Dahlan Ungkap Sosok Dokter UI Temukan Terapi "aaPRP Covid"

tahir saleh, CNBC Indonesia
07 August 2021 15:15
Dahlan Iskan/Foto: detik/Hasan Alhabshy

Jakarta, CNBC Indonesia - Menteri BUMN periode Oktober 2011-Oktober 2014 Dahlan Iskan mengungkapkan pandangannya berkaitan dengan Dr. Karina, ahli bedah plastik jebolan Universitas Indonesia (UI) yang berhasil menemukan cara terapi yang mampu menyembuhkan pasien Covid-19.

Terapi tersebut dikenal sebagai teknik aaPRP, untuk pasien Covid-19 pertama di dunia. Sebagai informasi, aaPRP adalah konsentrat protein yang berasal dari dalam trombosit manusia.

Direktur Utama PLN periode 2009-2011 ini menilai, dengan logika dirinya yang bukan dokter, terapi aaPRP Covid-19 itu harusnya lebih aman dari, misalnya, plasma konvalesen.

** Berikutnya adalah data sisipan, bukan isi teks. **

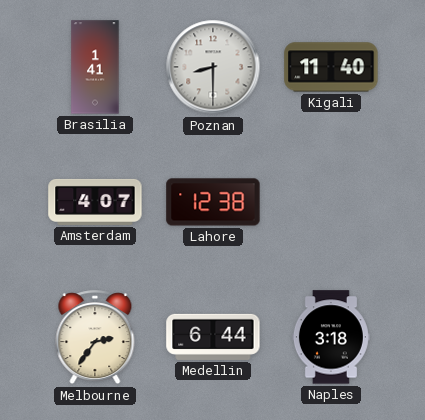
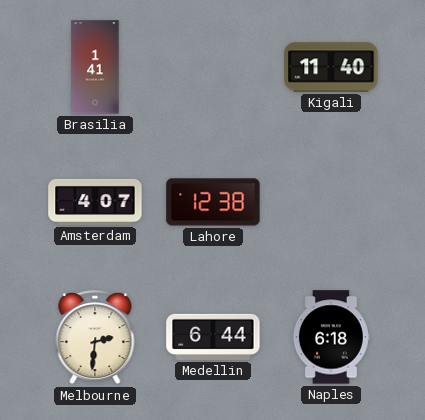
Poznan: 8:30 -> none
Melbourne: 2:36 -> 2:31
Naples: 3:18 -> 6:18
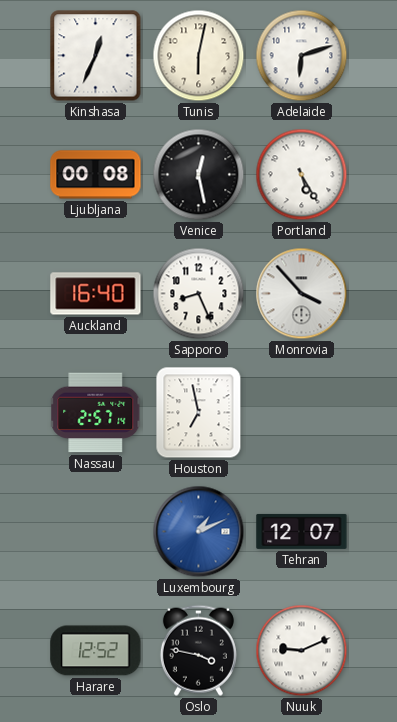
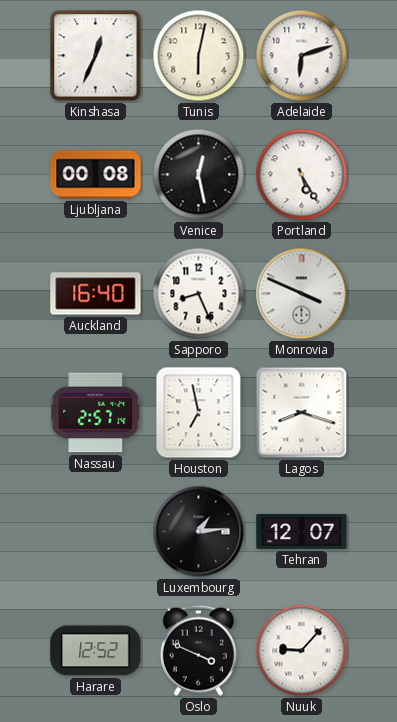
Monrovia: 3:53 -> 3:49
Lagos: none -> 8:18
Luxembourg: 1:11 -> 1:14
Luxembourg dial: blue -> black
Oslo: 3:47 -> 3:49
Nuuk: 9:11 -> 9:07
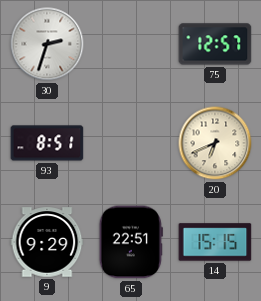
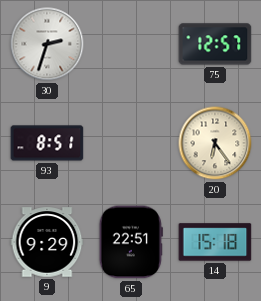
20: 6:41 -> 6:24
14: 15:15 -> 15:18
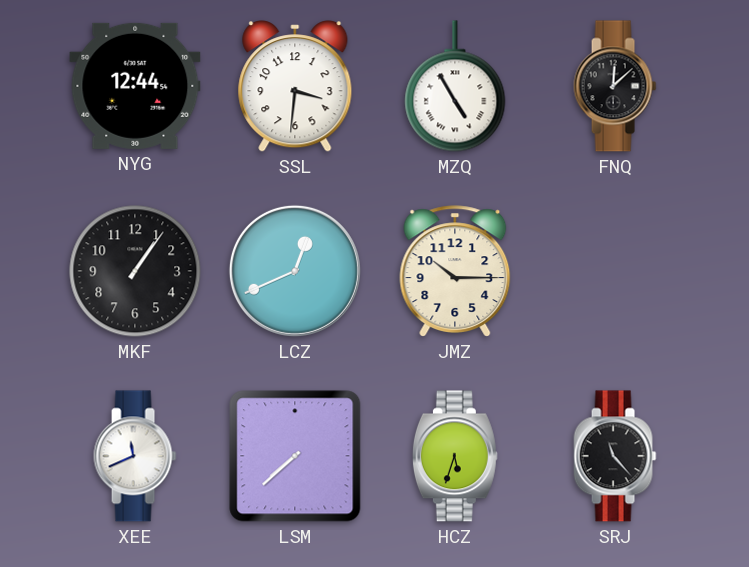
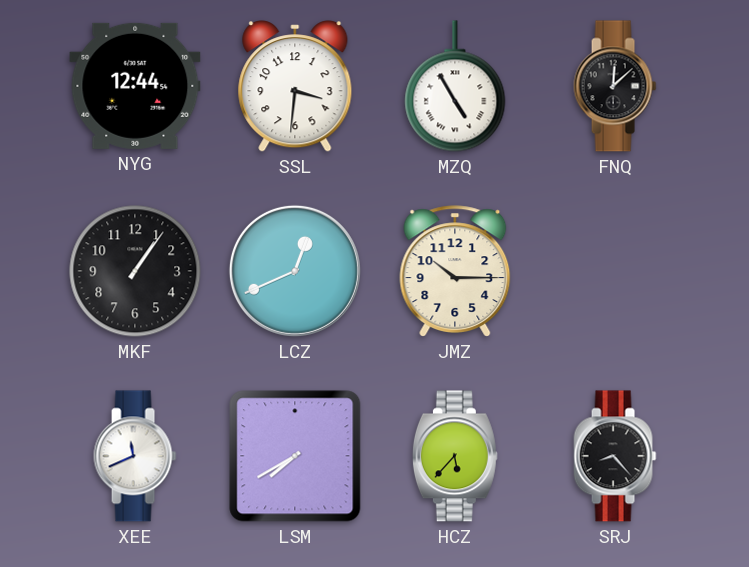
LSM: 7:38 -> 7:40
HCZ: 5:33 -> 5:37
SRJ: 11:23 -> 8:23
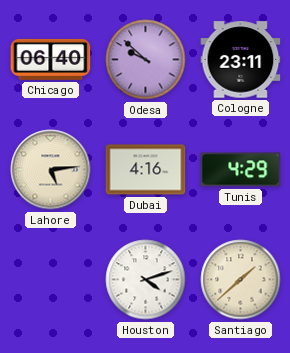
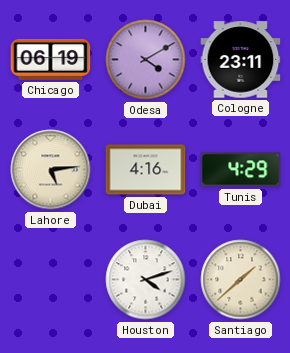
Chicago: 06:40 -> 06:19
Odesa: 9:52 -> 4:10
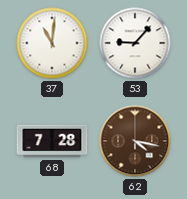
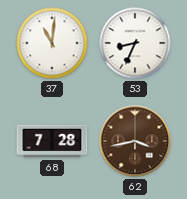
53: 9:07 -> 8:34
62: 4:17 -> 3:43
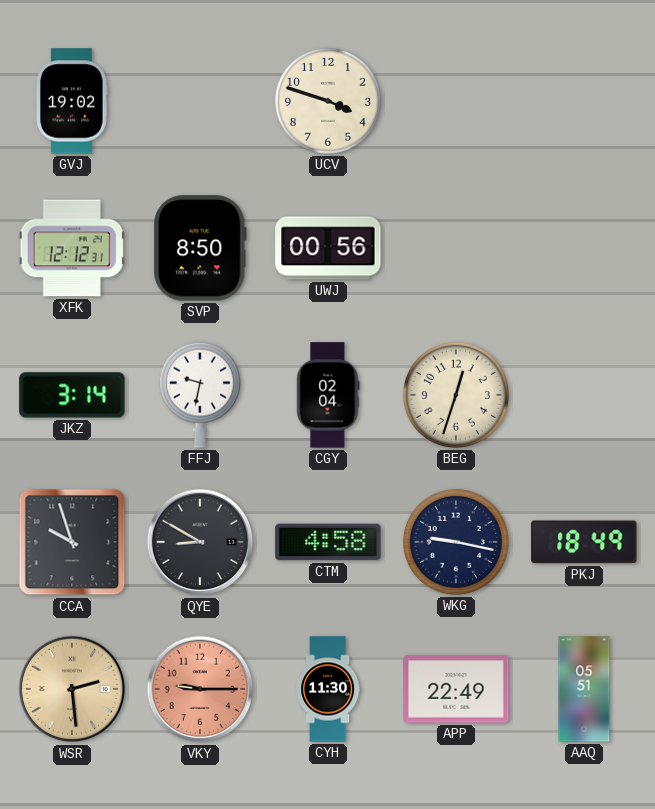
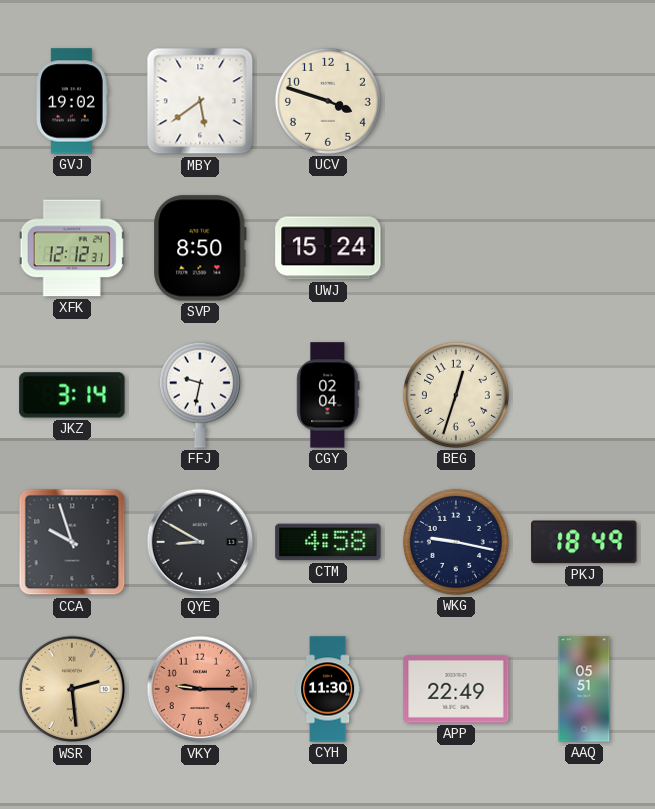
MBY: none -> 5:39
UWJ: 00:56 -> 15:24
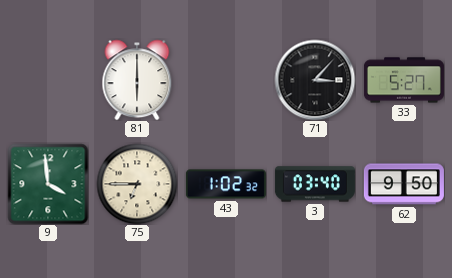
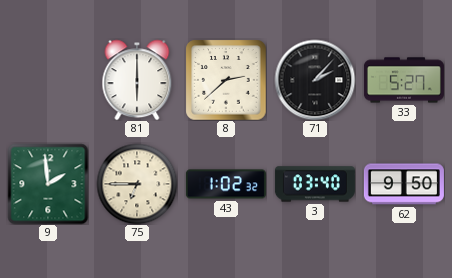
8: none -> 2:38
71: 3:07 -> 2:07
9: 3:59 -> 1:59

"Karina juga tidak menamakan temuannya itu sebagai vaksin. Dr Karina memilih menyebut temuannya sebagai terapi: terapi aaPRP. Semua dokter tahu istilah itu. Tapi saya bukan dokter. Saya harus minta penjelasan ke Karina apa itu 'aaPRP'. Yang saya sudah tahu sebatas dari buku pelajaran di sekolah dulu: salah satu fungsi darah adalah untuk menutup luka," kata Dahlan dalam kolom terbarunya, berjudul "Perjuangan Karina" di situs resminya, disway.id, dikutip Sabtu ini (7/8).

Sebelumnya, menurut Dahlan, sang dokter sudah membeberkan cara pembuatan aaPRP untuk pasien Covid-19, di mana ini berawal darah pasien diambil sebanyak 20-25 cc, dengan cara seperti ambil darah untuk cek laboratorium.

Kemudian, trombosit dari darah pasien Covid-19 itu dipisahkan, lalu dipecahkan di laboratorium khusus milik HayandraLab. Hasilnya, protein yang keluar dari trombosit dimasukkan kembali ke dalam tubuh pasien melalui cairan infus. Keseluruhan proses membutuhkan waktu sekitar 2 jam hingga 3 jam.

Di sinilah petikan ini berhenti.